The required output is every entry, printed exactly as written.
----
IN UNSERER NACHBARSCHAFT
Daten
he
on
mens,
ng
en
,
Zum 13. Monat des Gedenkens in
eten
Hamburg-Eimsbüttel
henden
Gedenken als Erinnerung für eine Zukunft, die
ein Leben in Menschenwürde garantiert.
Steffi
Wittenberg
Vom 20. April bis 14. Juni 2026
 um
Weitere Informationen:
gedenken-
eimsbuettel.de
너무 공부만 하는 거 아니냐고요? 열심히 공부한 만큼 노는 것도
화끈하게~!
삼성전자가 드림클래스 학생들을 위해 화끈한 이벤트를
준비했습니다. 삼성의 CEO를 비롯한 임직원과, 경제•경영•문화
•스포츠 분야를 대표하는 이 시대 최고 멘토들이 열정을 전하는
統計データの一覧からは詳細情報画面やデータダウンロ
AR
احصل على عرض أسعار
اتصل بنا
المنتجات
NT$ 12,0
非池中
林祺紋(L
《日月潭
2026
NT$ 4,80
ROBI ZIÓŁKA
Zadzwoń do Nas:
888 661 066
----
SOLUTION:
IN UNSERER NACHBARSCHAFT
Daten
he
on
mens,
ng
en
,
Zum 13. Monat des Gedenkens in
eten
Hamburg-Eimsbüttel
henden
Gedenken als Erinnerung für eine Zukunft, die
ein Leben in Menschenwürde garantiert.
Steffi
Wittenberg
Vom 20. April bis 14. Juni 2026
 um
Weitere Informationen:
gedenken-
eimsbuettel.de
너무 공부만 하는 거 아니냐고요? 열심히 공부한 만큼 노는 것도
화끈하게~!
삼성전자가 드림클래스 학생들을 위해 화끈한 이벤트를
준비했습니다. 삼성의 CEO를 비롯한 임직원과, 경제•경영•문화
•스포츠 분야를 대표하는 이 시대 최고 멘토들이 열정을 전하는
統計データの一覧からは詳細情報画面やデータダウンロ
AR
احصل على عرض أسعار
اتصل بنا
المنتجات
NT$ 12,0
非池中
林祺紋(L
《日月潭
2026
NT$ 4,80
ROBI ZIÓŁKA
Zadzwoń do Nas:
888 661 066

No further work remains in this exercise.